I waited for the typhoon to hit.

But it didn’t.

Brennan simply continued his speech. Ignoring the heckler, the audience obviously followed Brennan’s lead.

“Lately, readers have been asking me if the real Jack Shepard was the equal of fictional Jack Shield,” said Brennan. “I tell them that truthfully Shields is Shepard with Timothy Brennan mixed in. Shepard wasn’t exactly leading-man material, y’know.”

Yeah. Right. Not like you, ya bloated, barstool raconteur!

Once more, I braced for impact. Surely there would be a reaction this time. . . .

But Brennan disregarded the man—and so did his audience.

I scanned the crowded room, desperate to locate this deep-voiced pest. He sounded very close. But the only people standing near me, in front of the refreshment table, were women—Linda Cooper-Logan and Fiona Finch, the sixty-year-old owner of Finch’s Inn, the only hotel in Quindicott.

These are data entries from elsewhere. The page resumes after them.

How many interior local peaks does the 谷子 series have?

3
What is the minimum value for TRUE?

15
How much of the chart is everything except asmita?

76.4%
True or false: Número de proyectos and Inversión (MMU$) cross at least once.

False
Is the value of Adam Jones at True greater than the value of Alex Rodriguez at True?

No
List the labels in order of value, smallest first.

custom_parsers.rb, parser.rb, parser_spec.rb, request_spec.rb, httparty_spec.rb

“Shepard had a ton of weaknesses and sad problems—”

Oh, and you didn’t, ya degenerate, gambling ginhead!

What in heaven’s name is going on? I thought. Was I the only one hearing this?

“And, frankly, he wasn’t that smart,” continued Brennan. “It took me—my writing, my words, and my ingenuity—to make him a hero that would span nineteen best-sellers and inspire two television shows. You might say I’m responsible for adding the heroism to the antihero.”

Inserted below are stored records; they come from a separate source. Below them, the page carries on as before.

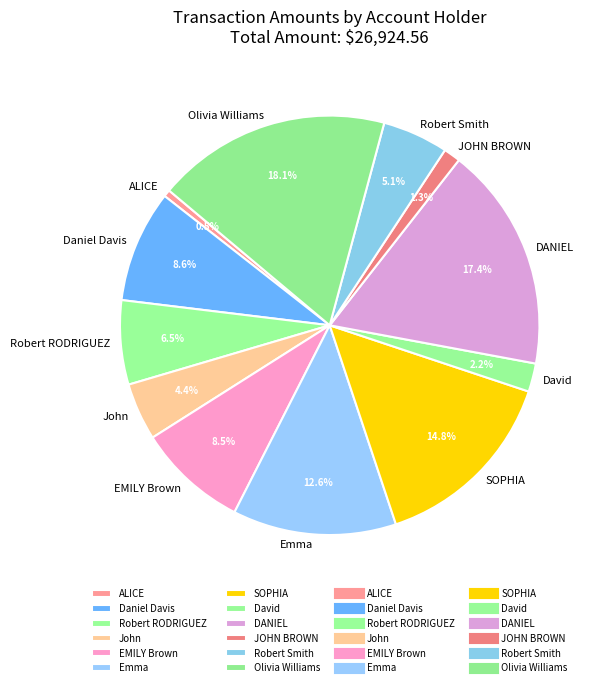

Approximately how many times larger is the value at DANIEL compared to Robert Smith?

3.4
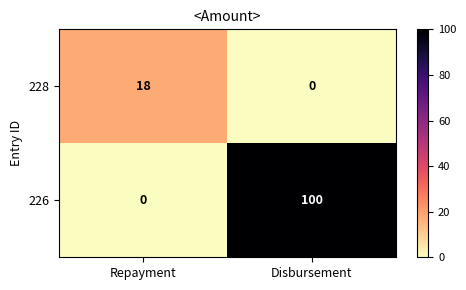

Which series has the largest range (max minus min)?

226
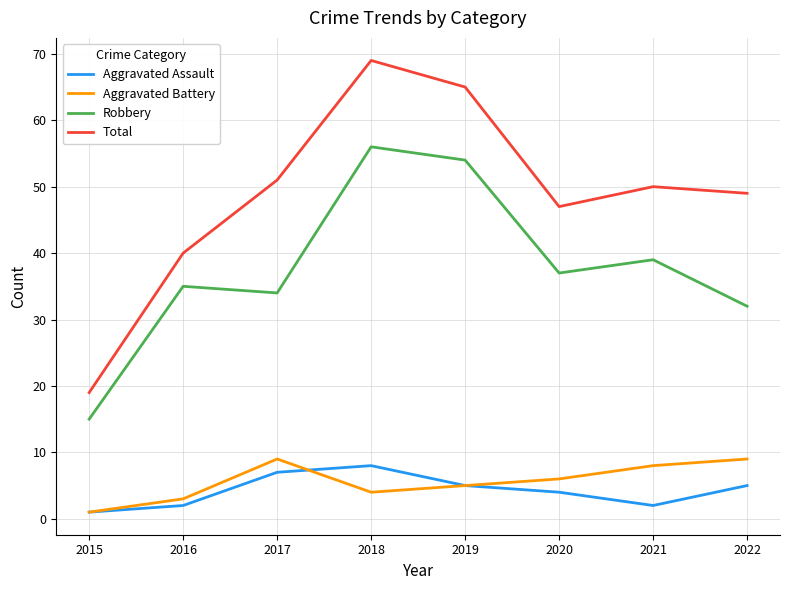

What is the difference between the second highest and second lowest values in the Total series?

25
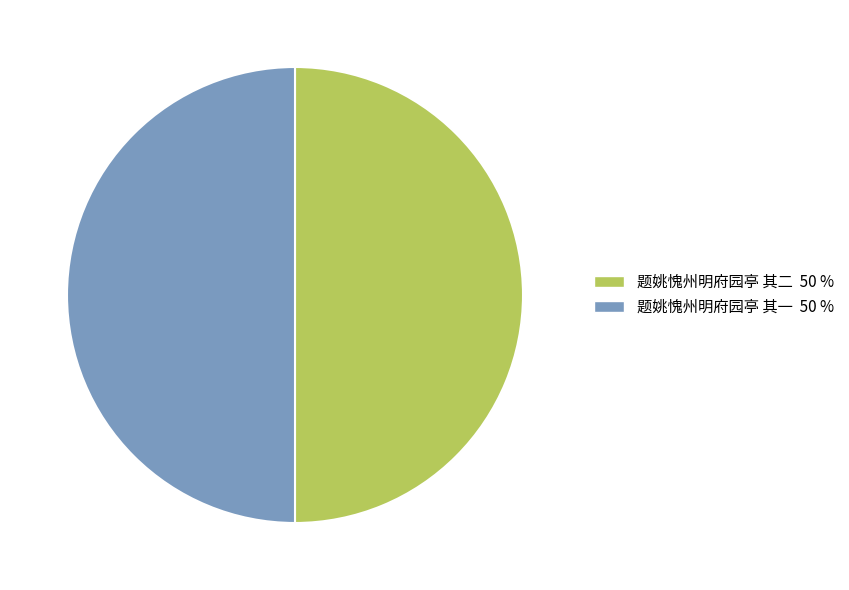

The 题姚愧州明府园亭 其二 slice represents 62% of the pie. True or false?

False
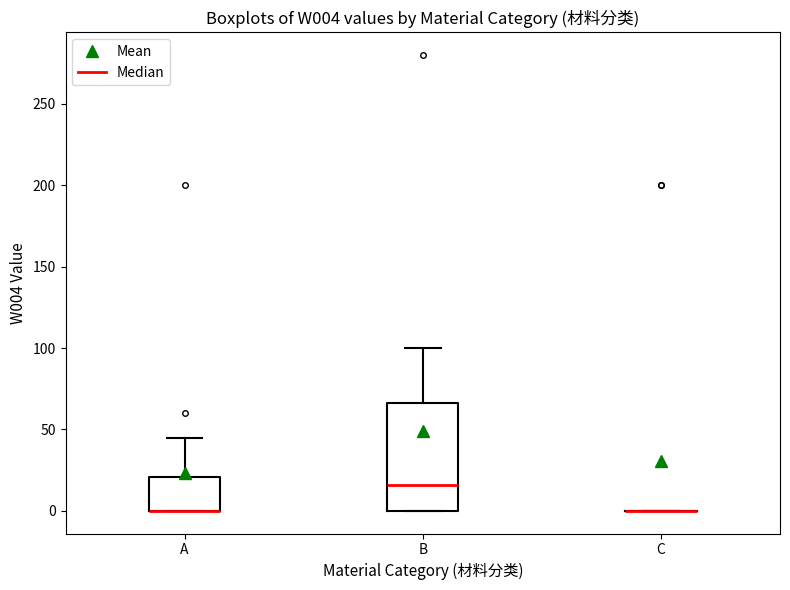

Reading left to right, transcribe this box plot: for each box, give where its median line is, the range the box spans, and where its two whiskers end, as read against the y-axis. The values are not printed on the chart, so give them approximately, as read against the axis.

A: median 0 (drawn on the box's lower edge), box 0 to 20, whiskers 0 to 45
B: median 15, box 0 to 65, whiskers 0 to 100
C: box collapsed to a line at 0, whiskers 0 to 0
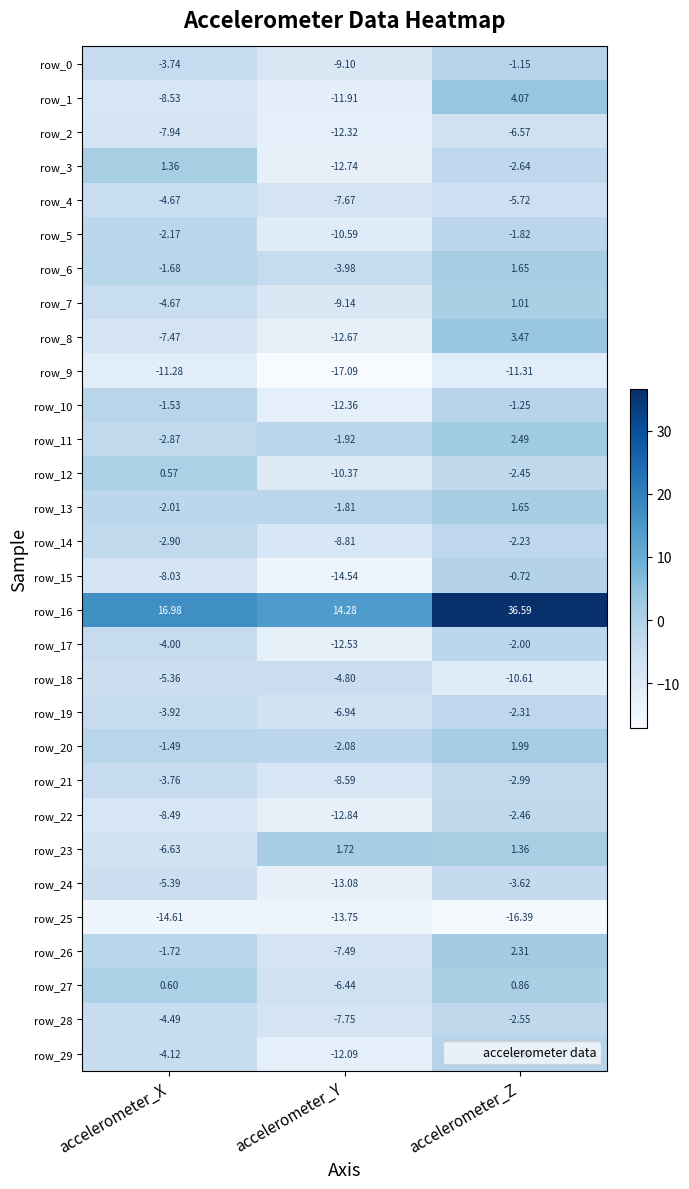

What is the difference between the row_15 values at accelerometer_Z and accelerometer_X?

7.3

No, Tim-bo. Sounds to me like you’re responsible for stealing my stories, my life, and making a mint on it!

With a nauseating abruptness, I knew why no one else was reacting to the voice. And why I was the only one hearing it.

That voice wasn’t in the room; it was inside my own head.

But how can that be? How? I asked myself. It wasn’t my voice. Or my thoughts. I’d never thought such crude things in my entire life!

Of course you haven’t, said the male voice. You’re one of those nice- thinking, fair-play Janes—gullible as a corn-fed calf and just about as defenseless.